[[ The data, beginning ]]

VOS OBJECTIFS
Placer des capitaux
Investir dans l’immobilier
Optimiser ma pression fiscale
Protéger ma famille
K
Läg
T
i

[[ The data, end ]]
[[ The data, beginning ]]

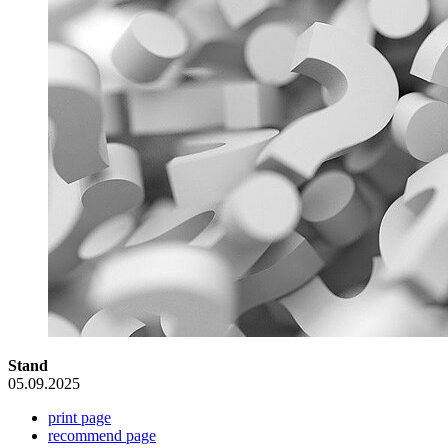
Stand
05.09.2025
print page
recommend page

[[ The data, end ]]
[[ The data, beginning ]]

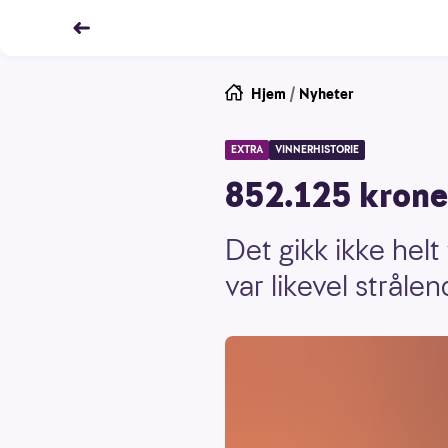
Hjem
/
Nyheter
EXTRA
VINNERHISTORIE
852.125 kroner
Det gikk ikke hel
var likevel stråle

[[ The data, end ]]

▶ [Task directions] Starting with the line with "VINNERHISTORIE" above and going on through the line with "var likevel stråle", transcribe every line exactly, both ends included, and add nothing.

▶ [Your solution]
VINNERHISTORIE
852.125 kroner
Det gikk ikke hel
var likevel stråle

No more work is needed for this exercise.